Second, if doing the latter was in some way actually justifiable then the company should be periodically doing it anyway, because if a vulnerability existed then it could have been exploited whether anyone was detected or not, so if spending that level of resources could be justified "just in case" then it isn't money that was spent that wouldn't have been if the situation didn't happen. Unless they're full of crap that all of it was actually necessary.
However, there were customers who migrated to other hosts because of the potential security risk. That is an actual damage. There are people who lost contracts because their potential client chose software other than WordPress. That is an actual damage. There are lots of actual damages that occurred.
Depends on the specific tort, but actual damages aren't the only thing for which there can be liability. Statutory damages, punitive damages, and non-damages based liability (unjust enrichment, disgorgement of profits, etc.) are all things that exist for various torts.
> "I could have been hacked, so I had to spend time/money on it" isn't actual damages unless they were _actually_ hacked.
Why wouldn't reasonable costs incurred to determine or rule out adverse effects of a wrongful act be considered actual damages of that act?
If you break my door lock I'm pretty sure I can't just leave my door wide open for months and then sue you for all of my stuff that got stolen.
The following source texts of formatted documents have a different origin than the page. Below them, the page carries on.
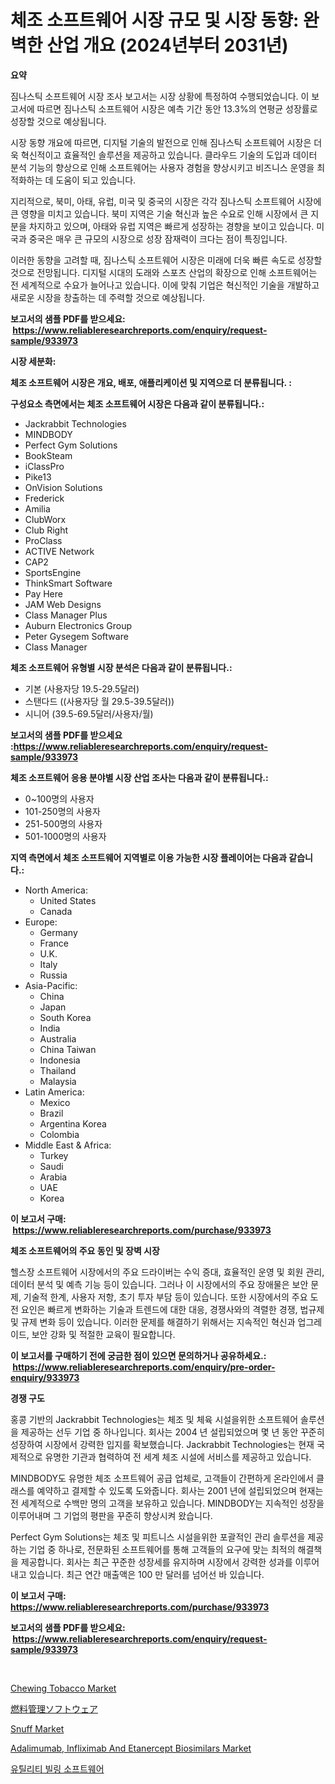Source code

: <p><h1>체조 소프트웨어 시장 규모 및 시장 동향: 완벽한 산업 개요 (2024년부터 2031년)</h1></p><p><strong>요약</strong></p>
<p><p>짐나스틱 소프트웨어 시장 조사 보고서는 시장 상황에 특정하여 수행되었습니다. 이 보고서에 따르면 짐나스틱 소프트웨어 시장은 예측 기간 동안 13.3%의 연평균 성장률로 성장할 것으로 예상됩니다. </p><p>시장 동향 개요에 따르면, 디지털 기술의 발전으로 인해 짐나스틱 소프트웨어 시장은 더욱 혁신적이고 효율적인 솔루션을 제공하고 있습니다. 클라우드 기술의 도입과 데이터 분석 기능의 향상으로 인해 소프트웨어는 사용자 경험을 향상시키고 비즈니스 운영을 최적화하는 데 도움이 되고 있습니다. </p><p>지리적으로, 북미, 아태, 유럽, 미국 및 중국의 시장은 각각 짐나스틱 소프트웨어 시장에 큰 영향을 미치고 있습니다. 북미 지역은 기술 혁신과 높은 수요로 인해 시장에서 큰 지분을 차지하고 있으며, 아태와 유럽 지역은 빠르게 성장하는 경향을 보이고 있습니다. 미국과 중국은 매우 큰 규모의 시장으로 성장 잠재력이 크다는 점이 특징입니다. </p><p>이러한 동향을 고려할 때, 짐나스틱 소프트웨어 시장은 미래에 더욱 빠른 속도로 성장할 것으로 전망됩니다. 디지털 시대의 도래와 스포츠 산업의 확장으로 인해 소프트웨어는 전 세계적으로 수요가 늘어나고 있습니다. 이에 맞춰 기업은 혁신적인 기술을 개발하고 새로운 시장을 창출하는 데 주력할 것으로 예상됩니다.</p></p>
<p><strong>보고서의 샘플 PDF를 받으세요: &nbsp;<a href="https://www.reliableresearchreports.com/enquiry/request-sample/933973">https://www.reliableresearchreports.com/enquiry/request-sample/933973</a></strong></p>
<p><strong>시장 세분화:</strong></p>
<p><strong> 체조 소프트웨어 시장은 개요, 배포, 애플리케이션 및 지역으로 더 분류됩니다. :</strong></p>
<p><strong>구성요소 측면에서는 체조 소프트웨어 시장은 다음과 같이 분류됩니다.:</strong></p>
<p><ul><li>Jackrabbit Technologies</li><li>MINDBODY</li><li>Perfect Gym Solutions</li><li>BookSteam</li><li>iClassPro</li><li>Pike13</li><li>OnVision Solutions</li><li>Frederick</li><li>Amilia</li><li>ClubWorx</li><li>Club Right</li><li>ProClass</li><li>ACTIVE Network</li><li>CAP2</li><li>SportsEngine</li><li>ThinkSmart Software</li><li>Pay Here</li><li>JAM Web Designs</li><li>Class Manager Plus</li><li>Auburn Electronics Group</li><li>Peter Gysegem Software</li><li>Class Manager</li></ul></p>
<p><strong> 체조 소프트웨어 유형별 시장 분석은 다음과 같이 분류됩니다.:</strong></p>
<p><ul><li>기본 (사용자당 19.5-29.5달러)</li><li>스탠다드 ((사용자당 월 29.5-39.5달러))</li><li>시니어 (39.5-69.5달러/사용자/월)</li></ul></p>
<p><strong>보고서의 샘플 PDF를 받으세요 :<a href="https://www.reliableresearchreports.com/enquiry/request-sample/933973">https://www.reliableresearchreports.com/enquiry/request-sample/933973</a></strong></p>
<p><strong> 체조 소프트웨어 응용 분야별 시장 산업 조사는 다음과 같이 분류됩니다.:</strong></p>
<p><ul><li>0~100명의 사용자</li><li>101-250명의 사용자</li><li>251-500명의 사용자</li><li>501-1000명의 사용자</li></ul></p>
<p><strong>지역 측면에서 체조 소프트웨어 지역별로 이용 가능한 시장 플레이어는 다음과 같습니다.:</strong></p>
<p><ul>
    <li>
        North America:
        <ul>
            <li>United States</li>
            <li>Canada</li>
        </ul>
    </li>
    <li>
        Europe:
        <ul>
            <li>Germany</li>
            <li>France</li>
            <li>U.K.</li>
            <li>Italy</li>
            <li>Russia</li>
        </ul>
    </li>
    <li>
        Asia-Pacific:
        <ul>
            <li>China</li>
            <li>Japan</li>
            <li>South Korea</li>
            <li>India</li>
            <li>Australia</li>
            <li>China Taiwan</li>
            <li>Indonesia</li>
            <li>Thailand</li>
            <li>Malaysia</li>
        </ul>
    </li>
    <li>
        Latin America:
        <ul>
            <li>Mexico</li>
            <li>Brazil</li>
            <li>Argentina Korea</li>
            <li>Colombia</li>
        </ul>
    </li>
    <li>
        Middle East & Africa:
        <ul>
            <li>Turkey</li>
            <li>Saudi</li>
            <li>Arabia</li>
            <li>UAE</li>
            <li>Korea</li>
        </ul>
    </li>
    </ul></p>
<p><strong>이 보고서 구매: &nbsp;<a href="https://www.reliableresearchreports.com/purchase/933973">https://www.reliableresearchreports.com/purchase/933973</a></strong></p>
<p><strong>체조 소프트웨어의 주요 동인 및 장벽 시장</strong></p>
<p><p>헬스장 소프트웨어 시장에서의 주요 드라이버는 수익 증대, 효율적인 운영 및 회원 관리, 데이터 분석 및 예측 기능 등이 있습니다. 그러나 이 시장에서의 주요 장애물은 보안 문제, 기술적 한계, 사용자 저항, 초기 투자 부담 등이 있습니다. 또한 시장에서의 주요 도전 요인은 빠르게 변화하는 기술과 트렌드에 대한 대응, 경쟁사와의 격렬한 경쟁, 법규제 및 규제 변화 등이 있습니다. 이러한 문제를 해결하기 위해서는 지속적인 혁신과 업그레이드, 보안 강화 및 적절한 교육이 필요합니다.</p></p>
<p><strong>이 보고서를 구매하기 전에 궁금한 점이 있으면 문의하거나 공유하세요.: &nbsp;<a href="https://www.reliableresearchreports.com/enquiry/pre-order-enquiry/933973">https://www.reliableresearchreports.com/enquiry/pre-order-enquiry/933973</a></strong></p>
<p><strong>경쟁 구도</strong></p>
<p><p>홍콩 기반의 Jackrabbit Technologies는 체조 및 체육 시설을위한 소프트웨어 솔루션을 제공하는 선두 기업 중 하나입니다. 회사는 2004 년 설립되었으며 몇 년 동안 꾸준히 성장하여 시장에서 강력한 입지를 확보했습니다. Jackrabbit Technologies는 현재 국제적으로 유명한 기관과 협력하여 전 세계 체조 시설에 서비스를 제공하고 있습니다.</p><p>MINDBODY도 유명한 체조 소프트웨어 공급 업체로, 고객들이 간편하게 온라인에서 클래스를 예약하고 결제할 수 있도록 도와줍니다. 회사는 2001 년에 설립되었으며 현재는 전 세계적으로 수백만 명의 고객을 보유하고 있습니다. MINDBODY는 지속적인 성장을 이루어내며 그 기업의 평판을 꾸준히 향상시켜 왔습니다.</p><p>Perfect Gym Solutions는 체조 및 피트니스 시설을위한 포괄적인 관리 솔루션을 제공하는 기업 중 하나로, 전문화된 소프트웨어를 통해 고객들의 요구에 맞는 최적의 해결책을 제공합니다. 회사는 최근 꾸준한 성장세를 유지하며 시장에서 강력한 성과를 이루어내고 있습니다. 최근 연간 매출액은 100 만 달러를 넘어선 바 있습니다.</p></p>
<p><strong>이 보고서 구매: &nbsp; <a href="https://www.reliableresearchreports.com/purchase/933973">https://www.reliableresearchreports.com/purchase/933973</a></strong></p>
<p><strong>보고서의 샘플 PDF를 받으세요: &nbsp;<a href="https://www.reliableresearchreports.com/enquiry/request-sample/933973">https://www.reliableresearchreports.com/enquiry/request-sample/933973</a></strong><strong></strong></p>
<p>&nbsp;</p>
<p><p><a href="https://issuu.com/reportprime-2/docs/chewing-tobacco-market-size-2030.pptx">Chewing Tobacco Market</a></p><p><a href="https://github.com/oqxogxyvqe90775/Market-Research-Report-List-1/blob/main/6771738184210.md">燃料管理ソフトウェア</a></p><p><a href="https://issuu.com/reportprime-2/docs/snuff-market-size-2030.pptx">Snuff Market</a></p><p><a href="https://glittery-fuchsia-86a.notion.site/Adalimumab-Infliximab-And-Etanercept-Biosimilars-Market-Provides-a-Comprehensive-Analysis-Including-ec0f3da16a034050859d00a4c283d45b">Adalimumab, Infliximab And Etanercept Biosimilars Market</a></p><p><a href="https://github.com/vs019sa3m8x/Market-Research-Report-List-1/blob/main/6015382184225.md">유틸리티 빌링 소프트웨어</a></p></p>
I need to fix the lock. And ask you to pay for that. Also not a lawyer, but pretty sure you've got to proactively mitigate your damages.
In your scenario, someone _could've_ broken the lock because you're renting a lock from a locking agency Lock Engine, who copied a lock design from LockPress, and LockPress decided not to mail them design flaws anymore.
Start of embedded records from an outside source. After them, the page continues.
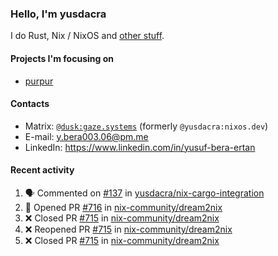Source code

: ### Hello, I'm yusdacra

I do Rust, Nix / NixOS and [other stuff](https://gaze.systems/).

#### Projects I'm focusing on

- [purpur](https://github.com/harmony-development/purpur)

#### Contacts

- Matrix: [`@dusk:gaze.systems`](https://matrix.to/#/@dusk:gaze.systems) (formerly `@yusdacra:nixos.dev`)
- E-mail: y.bera003.06@pm.me
- LinkedIn: https://www.linkedin.com/in/yusuf-bera-ertan

#### Recent activity

<!--START_SECTION:activity-->
1. 🗣 Commented on [#137](https://github.com/yusdacra/nix-cargo-integration/issues/137#issuecomment-1744752329) in [yusdacra/nix-cargo-integration](https://github.com/yusdacra/nix-cargo-integration)
2. 💪 Opened PR [#716](https://github.com/nix-community/dream2nix/pull/716) in [nix-community/dream2nix](https://github.com/nix-community/dream2nix)
3. ❌ Closed PR [#715](https://github.com/nix-community/dream2nix/pull/715) in [nix-community/dream2nix](https://github.com/nix-community/dream2nix)
4. ❌ Reopened PR [#715](https://github.com/nix-community/dream2nix/pull/715) in [nix-community/dream2nix](https://github.com/nix-community/dream2nix)
5. ❌ Closed PR [#715](https://github.com/nix-community/dream2nix/pull/715) in [nix-community/dream2nix](https://github.com/nix-community/dream2nix)
<!--END_SECTION:activity-->
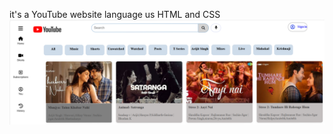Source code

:it's a YouTube website 
language us HTML and CSS
![image Alt](https://github.com/Mitalirawal79/YouTube-project/blob/main/YouTube1.png)
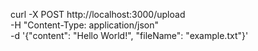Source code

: curl -X POST http://localhost:3000/upload \
-H "Content-Type: application/json" \
-d '{"content": "Hello World!", "fileName": "example.txt"}'
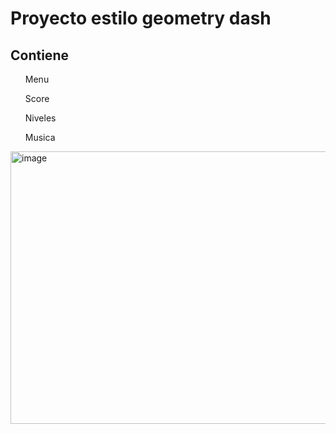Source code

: <h1>Proyecto estilo geometry dash</h1>
<h2>Contiene</h2>
  <ol>
    Menu
  </ol>
    <ol>
    Score
  </ol>
    <ol>
    Niveles
  </ol>
    <ol>
    Musica
  </ol>
<img width="806" height="436" alt="image" src="https://github.com/user-attachments/assets/a6448bb4-89a0-4e79-be1b-04f7bd5ef332" />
In the real world, vulnerable locks don't ever get fixed. At worst, locks get recalled, and you get your money back. Lock designs don't get shared freely, and if they do, there is no expectation of informing people that may have copied designs of potential flaws.
If your house got broken into, you should sue Lock Engine, because they're not providing the service you're paying for. Suing LockPress for the lock design Lock Engine decided to copy wholesale is pure nonsense.
Is that ok for you that Apple appropriated the app? They offered the platform, the ecosystem and the store. Is it within their right?
That's what happened here.
Dead Comment
Dead Comment
https://github.com/WordPress/WordPress/blob/master/license.t...
I’m not saying the claims here are valid, but the warranty disclaimers don't seem at all relevant to the bases of liability asserted.